The frequency at which each resection method was used did not change in the 2001–2013 period. Almost all were treated by standard distal or total gastrectomies. Laparoscopic approach increased dramatically from 2001 to 2013. Combined resection was performed in 30% of the patients in 2010–2013, which slightly decreased than the 32% figure from 2001 to 2007 [4]. Especially, combined resection of the spleen decreased from 9.3% in 2001–2007 to 6.5% in 2010–2013. As for extent of lymph node dissection, standard D2 dissection was performed for 47% of patients in 2001–2007 [4] and 44% of those in 2010–2013. Modified gastrectomy, D1 + α and D1 + β gastrectomy was done in 28% of patients in 2001–2007 [2] and D1+ gastrectomy was performed in 37% of those in 2010–2013. From 2001 to 2013, the guidelines, which recommends standard and modified gastrectomies, might be getting used in widespread.

As Table 3a shows, hematogenous recurrence was the major mode of recurrence for tumors without serosal invasion. In contrast, peritoneal recurrence became predominant when the tumor invades the serosa. When compared to the data from 2004 to 2009 (Table 3b), no remarkable change was found on recurrence site and rates.
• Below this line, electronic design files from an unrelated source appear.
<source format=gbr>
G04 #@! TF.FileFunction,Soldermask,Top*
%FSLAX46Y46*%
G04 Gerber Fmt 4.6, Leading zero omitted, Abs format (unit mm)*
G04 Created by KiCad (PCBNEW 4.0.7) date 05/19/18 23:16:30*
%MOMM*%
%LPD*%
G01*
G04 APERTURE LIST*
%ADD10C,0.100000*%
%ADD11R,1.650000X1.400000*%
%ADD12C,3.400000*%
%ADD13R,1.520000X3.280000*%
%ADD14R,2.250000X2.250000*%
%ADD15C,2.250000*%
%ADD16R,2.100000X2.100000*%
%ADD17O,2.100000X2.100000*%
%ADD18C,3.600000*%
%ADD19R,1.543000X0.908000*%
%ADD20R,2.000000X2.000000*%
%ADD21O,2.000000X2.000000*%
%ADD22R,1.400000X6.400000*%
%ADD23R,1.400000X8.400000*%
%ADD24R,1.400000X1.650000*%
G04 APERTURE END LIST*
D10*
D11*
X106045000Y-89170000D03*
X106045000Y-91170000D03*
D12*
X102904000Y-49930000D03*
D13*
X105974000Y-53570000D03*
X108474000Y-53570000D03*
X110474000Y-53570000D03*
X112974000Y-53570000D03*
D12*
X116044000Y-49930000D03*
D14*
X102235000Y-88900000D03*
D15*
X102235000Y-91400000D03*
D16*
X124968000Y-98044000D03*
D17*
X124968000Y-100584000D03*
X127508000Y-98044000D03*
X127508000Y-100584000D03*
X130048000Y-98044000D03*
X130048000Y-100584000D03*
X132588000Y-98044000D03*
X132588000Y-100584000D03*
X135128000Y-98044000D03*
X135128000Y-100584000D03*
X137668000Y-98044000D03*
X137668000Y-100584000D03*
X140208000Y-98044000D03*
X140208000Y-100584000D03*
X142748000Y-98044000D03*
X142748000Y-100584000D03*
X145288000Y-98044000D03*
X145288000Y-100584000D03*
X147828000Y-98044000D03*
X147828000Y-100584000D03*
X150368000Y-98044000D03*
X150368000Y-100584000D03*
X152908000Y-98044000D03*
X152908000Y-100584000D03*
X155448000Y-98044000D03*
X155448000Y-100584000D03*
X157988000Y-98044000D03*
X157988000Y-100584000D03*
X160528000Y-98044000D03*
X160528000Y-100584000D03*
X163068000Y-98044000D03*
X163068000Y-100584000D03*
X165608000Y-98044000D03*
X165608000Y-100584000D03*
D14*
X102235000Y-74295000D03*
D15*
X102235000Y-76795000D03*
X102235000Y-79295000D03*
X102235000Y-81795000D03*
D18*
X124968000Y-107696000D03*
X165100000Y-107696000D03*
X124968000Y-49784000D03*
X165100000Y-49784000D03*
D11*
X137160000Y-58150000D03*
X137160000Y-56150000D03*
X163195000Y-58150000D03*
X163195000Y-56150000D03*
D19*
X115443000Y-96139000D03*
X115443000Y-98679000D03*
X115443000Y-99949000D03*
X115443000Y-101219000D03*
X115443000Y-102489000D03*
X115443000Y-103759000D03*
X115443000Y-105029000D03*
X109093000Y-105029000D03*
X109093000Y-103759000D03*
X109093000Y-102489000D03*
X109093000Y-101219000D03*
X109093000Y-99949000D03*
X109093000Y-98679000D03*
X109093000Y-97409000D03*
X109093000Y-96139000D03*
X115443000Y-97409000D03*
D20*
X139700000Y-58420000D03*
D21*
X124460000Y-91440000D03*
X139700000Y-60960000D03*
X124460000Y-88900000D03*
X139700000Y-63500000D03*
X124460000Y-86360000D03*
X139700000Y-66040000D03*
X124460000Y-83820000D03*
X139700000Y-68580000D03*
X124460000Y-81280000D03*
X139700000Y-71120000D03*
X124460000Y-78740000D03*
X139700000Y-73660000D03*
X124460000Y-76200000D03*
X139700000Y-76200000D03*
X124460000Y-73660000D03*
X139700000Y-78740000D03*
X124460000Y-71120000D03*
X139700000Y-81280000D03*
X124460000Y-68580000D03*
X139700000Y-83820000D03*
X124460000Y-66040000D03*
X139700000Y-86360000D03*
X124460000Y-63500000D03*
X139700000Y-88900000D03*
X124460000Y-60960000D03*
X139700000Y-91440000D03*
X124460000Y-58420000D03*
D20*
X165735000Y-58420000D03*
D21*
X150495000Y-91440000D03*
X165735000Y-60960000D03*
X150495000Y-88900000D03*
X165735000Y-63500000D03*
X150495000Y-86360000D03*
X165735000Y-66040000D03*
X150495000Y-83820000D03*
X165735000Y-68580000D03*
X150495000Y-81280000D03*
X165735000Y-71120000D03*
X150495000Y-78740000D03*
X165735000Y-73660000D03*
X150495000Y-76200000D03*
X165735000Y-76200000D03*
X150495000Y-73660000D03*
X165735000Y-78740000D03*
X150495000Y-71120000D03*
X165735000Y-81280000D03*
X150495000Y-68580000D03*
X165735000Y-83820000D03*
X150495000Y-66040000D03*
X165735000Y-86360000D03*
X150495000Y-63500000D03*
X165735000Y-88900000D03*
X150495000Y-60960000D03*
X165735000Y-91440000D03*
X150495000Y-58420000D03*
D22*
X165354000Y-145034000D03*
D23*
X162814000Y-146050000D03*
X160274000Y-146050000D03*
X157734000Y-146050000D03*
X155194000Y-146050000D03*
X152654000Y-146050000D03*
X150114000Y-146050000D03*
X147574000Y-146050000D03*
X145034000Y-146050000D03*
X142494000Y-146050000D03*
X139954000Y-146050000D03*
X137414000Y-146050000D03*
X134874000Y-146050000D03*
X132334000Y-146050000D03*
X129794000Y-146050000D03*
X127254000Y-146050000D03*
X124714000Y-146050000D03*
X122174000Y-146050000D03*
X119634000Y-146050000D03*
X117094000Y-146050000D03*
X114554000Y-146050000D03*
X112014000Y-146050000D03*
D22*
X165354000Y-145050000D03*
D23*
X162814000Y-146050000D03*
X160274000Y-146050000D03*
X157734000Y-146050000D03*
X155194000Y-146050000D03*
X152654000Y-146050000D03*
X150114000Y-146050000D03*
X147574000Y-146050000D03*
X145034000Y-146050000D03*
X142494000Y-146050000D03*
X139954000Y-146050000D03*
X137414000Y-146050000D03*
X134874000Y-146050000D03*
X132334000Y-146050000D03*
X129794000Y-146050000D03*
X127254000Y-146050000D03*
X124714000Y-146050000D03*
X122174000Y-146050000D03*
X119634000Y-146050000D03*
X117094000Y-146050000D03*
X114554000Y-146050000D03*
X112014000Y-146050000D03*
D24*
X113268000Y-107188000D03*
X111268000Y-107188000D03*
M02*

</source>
The efficacy of S-1 adjuvant chemotherapy for stage II and III disease was confirmed in 2007 [16]. We checked the time trend of recurrence rate by tumor depth (Suppl. Table), however, there was no obvious improvement.

The 5-year OS rate after resection in 2010–2013 was 70.6% of all patients, which was a slight improvement from 68.2% in 2001–2007 [4]. As the classification was revised between the 2nd version and the 3rd version since 2010, care must be taken when comparing survival rates between patient cohorts whose disease may have been classified differently for historical reason. A comparison of the 5-year disease-specific survivals (DSS) of the patients in this study (2010–2013) to those in 2001–2007 [4] revealed that the 5-year DSS of patients with pT1 (M, SM) tumors was similar, at 98.2% [4] and 98.3% (Table 4), respectively. The M to SM tumor ratio was 0.97:1 in 2001–2007, and 0.79:1 in 2010–2013. The proportion of M tumors treated by endoscopic resection had increased in 2010–2013 when compared to the earlier period. The 5-year DSS of the patients with SS, SE, and SI tumors slightly improved from 69.8%, 39.0%, and 29.2% [4] to 72.6%, 42.2%, and 31,3% (Table 1), respectively.
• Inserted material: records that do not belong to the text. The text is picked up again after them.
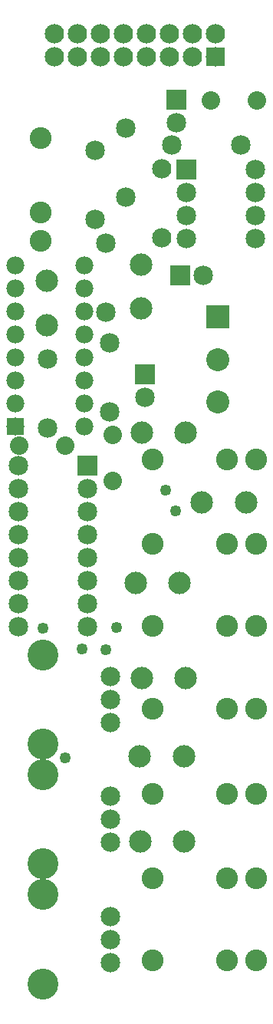
<source format=gts>
G04 MADE WITH FRITZING*
G04 WWW.FRITZING.ORG*
G04 DOUBLE SIDED*
G04 HOLES PLATED*
G04 CONTOUR ON CENTER OF CONTOUR VECTOR*
%ASAXBY*%
%FSLAX23Y23*%
%MOIN*%
%OFA0B0*%
%SFA1.0B1.0*%
%ADD10C,0.077559*%
%ADD11C,0.095000*%
%ADD12C,0.097500*%
%ADD13C,0.084000*%
%ADD14C,0.100000*%
%ADD15C,0.049370*%
%ADD16C,0.085000*%
%ADD17C,0.084667*%
%ADD18C,0.084695*%
%ADD19C,0.134033*%
%ADD20C,0.080000*%
%ADD21R,0.077559X0.077559*%
%ADD22R,0.084000X0.084000*%
%ADD23R,0.100000X0.100000*%
%ADD24R,0.085000X0.085000*%
%LNMASK1*%
G90*
G70*
G54D10*
X78Y2497D03*
X378Y2497D03*
X78Y2597D03*
X378Y2597D03*
X78Y2697D03*
X378Y2697D03*
X78Y2797D03*
X378Y2797D03*
X78Y2897D03*
X378Y2897D03*
X78Y2997D03*
X378Y2997D03*
X78Y3097D03*
X378Y3097D03*
X78Y3197D03*
X378Y3197D03*
X78Y2497D03*
X378Y2497D03*
X78Y2597D03*
X378Y2597D03*
X78Y2697D03*
X378Y2697D03*
X78Y2797D03*
X378Y2797D03*
X78Y2897D03*
X378Y2897D03*
X78Y2997D03*
X378Y2997D03*
X78Y3097D03*
X378Y3097D03*
X78Y3197D03*
X378Y3197D03*
G54D11*
X1123Y177D03*
X999Y177D03*
X674Y177D03*
X1123Y536D03*
X999Y536D03*
X674Y536D03*
X1123Y1270D03*
X999Y1270D03*
X674Y1270D03*
X1123Y902D03*
X999Y902D03*
X674Y902D03*
X1123Y1630D03*
X999Y1630D03*
X674Y1630D03*
X1123Y1988D03*
X999Y1988D03*
X674Y1988D03*
X1123Y2353D03*
X999Y2353D03*
X674Y2353D03*
X189Y3303D03*
X189Y3427D03*
X189Y3752D03*
G54D12*
X812Y693D03*
X620Y693D03*
X812Y693D03*
X620Y693D03*
X812Y1065D03*
X619Y1065D03*
X812Y1065D03*
X619Y1065D03*
X626Y1403D03*
X819Y1403D03*
X626Y1403D03*
X819Y1403D03*
X792Y1817D03*
X600Y1817D03*
X792Y1817D03*
X600Y1817D03*
X887Y2169D03*
X1080Y2169D03*
X887Y2169D03*
X1080Y2169D03*
X626Y2471D03*
X819Y2471D03*
X626Y2471D03*
X819Y2471D03*
X624Y3202D03*
X624Y3010D03*
X214Y3131D03*
X214Y2939D03*
G54D13*
X946Y4203D03*
X846Y4203D03*
X746Y4203D03*
X646Y4203D03*
X546Y4203D03*
X446Y4203D03*
X346Y4203D03*
X246Y4203D03*
X946Y4103D03*
X846Y4103D03*
X746Y4103D03*
X646Y4103D03*
X546Y4103D03*
X446Y4103D03*
X346Y4103D03*
X246Y4103D03*
X946Y4203D03*
X846Y4203D03*
X746Y4203D03*
X646Y4203D03*
X546Y4203D03*
X446Y4203D03*
X346Y4203D03*
X246Y4203D03*
X946Y4103D03*
X846Y4103D03*
X746Y4103D03*
X646Y4103D03*
X546Y4103D03*
X446Y4103D03*
X346Y4103D03*
X246Y4103D03*
X713Y3617D03*
X713Y3317D03*
X713Y3617D03*
X713Y3317D03*
G54D14*
X956Y2789D03*
X956Y2603D03*
X956Y2974D03*
G54D15*
X471Y1528D03*
X731Y2221D03*
X294Y1058D03*
X199Y1622D03*
X366Y1531D03*
G54D16*
X821Y3614D03*
X1121Y3614D03*
X821Y3514D03*
X1121Y3514D03*
X821Y3414D03*
X1121Y3414D03*
X821Y3314D03*
X1121Y3314D03*
X793Y3153D03*
X893Y3153D03*
X640Y2723D03*
X640Y2623D03*
X778Y3918D03*
X778Y3818D03*
X392Y2329D03*
X92Y2329D03*
X392Y2229D03*
X92Y2229D03*
X392Y2129D03*
X92Y2129D03*
X392Y2029D03*
X92Y2029D03*
X392Y1929D03*
X92Y1929D03*
X392Y1829D03*
X92Y1829D03*
X392Y1729D03*
X92Y1729D03*
X392Y1629D03*
X92Y1629D03*
X392Y2329D03*
X92Y2329D03*
X392Y2229D03*
X92Y2229D03*
X392Y2129D03*
X92Y2129D03*
X392Y2029D03*
X92Y2029D03*
X392Y1929D03*
X92Y1929D03*
X392Y1829D03*
X92Y1829D03*
X392Y1729D03*
X92Y1729D03*
X392Y1629D03*
X92Y1629D03*
G54D17*
X491Y692D03*
X491Y792D03*
G54D18*
X491Y892D03*
G54D19*
X196Y597D03*
X196Y986D03*
G54D17*
X491Y169D03*
X491Y269D03*
G54D18*
X491Y369D03*
G54D19*
X196Y74D03*
X196Y463D03*
G54D17*
X491Y1211D03*
X491Y1311D03*
G54D18*
X491Y1411D03*
G54D19*
X196Y1117D03*
X196Y1505D03*
G54D16*
X217Y2490D03*
X217Y2790D03*
X1057Y3720D03*
X757Y3720D03*
X558Y3794D03*
X558Y3494D03*
X424Y3397D03*
X424Y3697D03*
X472Y3294D03*
X472Y2994D03*
X488Y2860D03*
X488Y2560D03*
G54D20*
X1127Y3914D03*
X927Y3914D03*
X293Y2416D03*
X93Y2416D03*
X501Y2462D03*
X501Y2262D03*
G54D15*
X517Y1623D03*
X773Y2132D03*
G54D21*
X78Y2497D03*
X78Y2497D03*
G54D22*
X946Y4103D03*
X946Y4103D03*
G54D23*
X956Y2974D03*
G54D24*
X821Y3614D03*
X793Y3153D03*
X640Y2723D03*
X778Y3918D03*
X392Y2329D03*
X392Y2329D03*
G04 End of Mask1*
M02*
</source>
As for reduced extent of lymph adenectomy, the 5-year DSS rates associated with D1 or D1+ gastrectomy were not inferior to that associated with D2 gastrectomy (Table 6). It could be that D1 gastrectomies were often performed for frail patients, which might explain why the 5-year OS rates of D1 gastrectomy patients were lower than those who underwent D1+ or D2 gastrectomy.
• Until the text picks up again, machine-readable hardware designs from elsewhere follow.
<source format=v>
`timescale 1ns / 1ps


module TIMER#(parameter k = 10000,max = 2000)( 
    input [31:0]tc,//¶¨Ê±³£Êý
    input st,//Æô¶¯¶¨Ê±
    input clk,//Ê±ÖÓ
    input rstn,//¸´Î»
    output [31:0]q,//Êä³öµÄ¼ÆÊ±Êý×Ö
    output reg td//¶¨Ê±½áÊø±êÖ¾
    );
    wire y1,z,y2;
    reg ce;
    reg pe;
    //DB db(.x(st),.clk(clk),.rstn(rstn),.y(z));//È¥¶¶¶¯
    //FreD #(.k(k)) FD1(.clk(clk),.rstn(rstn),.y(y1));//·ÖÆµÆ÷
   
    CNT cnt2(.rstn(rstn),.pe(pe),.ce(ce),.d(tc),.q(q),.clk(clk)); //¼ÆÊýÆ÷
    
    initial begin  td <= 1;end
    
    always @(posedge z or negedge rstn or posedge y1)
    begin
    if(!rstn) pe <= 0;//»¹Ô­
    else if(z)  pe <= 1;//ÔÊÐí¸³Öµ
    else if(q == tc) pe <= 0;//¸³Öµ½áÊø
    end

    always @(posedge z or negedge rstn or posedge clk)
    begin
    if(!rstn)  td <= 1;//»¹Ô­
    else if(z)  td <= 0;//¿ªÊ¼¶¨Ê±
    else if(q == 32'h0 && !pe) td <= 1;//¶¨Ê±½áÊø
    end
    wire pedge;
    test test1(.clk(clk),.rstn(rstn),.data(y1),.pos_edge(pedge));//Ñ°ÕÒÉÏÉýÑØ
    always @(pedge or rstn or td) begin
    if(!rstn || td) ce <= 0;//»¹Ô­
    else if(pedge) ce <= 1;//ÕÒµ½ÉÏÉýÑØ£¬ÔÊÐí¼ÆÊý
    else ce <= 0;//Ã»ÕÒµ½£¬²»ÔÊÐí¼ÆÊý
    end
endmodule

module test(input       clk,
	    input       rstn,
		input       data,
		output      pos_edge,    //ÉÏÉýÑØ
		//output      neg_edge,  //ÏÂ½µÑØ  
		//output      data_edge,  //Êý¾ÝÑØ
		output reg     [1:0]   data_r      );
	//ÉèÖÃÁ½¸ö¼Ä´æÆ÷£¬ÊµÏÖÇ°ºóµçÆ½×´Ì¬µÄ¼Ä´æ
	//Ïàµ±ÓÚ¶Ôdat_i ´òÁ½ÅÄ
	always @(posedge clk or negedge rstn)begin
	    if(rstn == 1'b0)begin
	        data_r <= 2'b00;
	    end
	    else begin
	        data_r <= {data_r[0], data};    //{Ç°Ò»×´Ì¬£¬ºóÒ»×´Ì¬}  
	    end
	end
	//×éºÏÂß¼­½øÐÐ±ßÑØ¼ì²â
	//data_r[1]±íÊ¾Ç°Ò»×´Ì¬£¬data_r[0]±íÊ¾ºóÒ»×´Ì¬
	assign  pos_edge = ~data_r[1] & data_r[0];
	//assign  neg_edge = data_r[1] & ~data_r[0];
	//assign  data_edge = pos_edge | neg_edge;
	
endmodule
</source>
A major limitation of this study relates to its retrospective design, which cannot evaluate enough each procedures including reduced surgery for pT1 tumors on the basis of the results of this study alone. And, the follow-up rate was not so high, which was 84.7% in 2001–2007, however, that improved to 89.5% in 2010–2013.

The registration committee of the JGCA and NCD planned to apply the same registration items of the conventional JGCA gastric registry to the NCD gastric cancer registry. The NCD gastric cancer registry started in 2018 and enrolled the patients who underwent gastrectomy in 2011 [17]. After a 3-year trial period (2011–2013) to compare the reliability of both registries, the NCD gastric cancer registry has continued to enroll patients since 2014. The success of the NCD registry will increase the number of hospitals participating in the cancer registry and accelerate the complete enumeration of the gastric cancer registry.

Conclusion

Our detailed analysis highlights historical changes in the outcomes of surgically treated gastric cancer in Japan from 2001 to 2013, and provides a robust dataset for future analysis.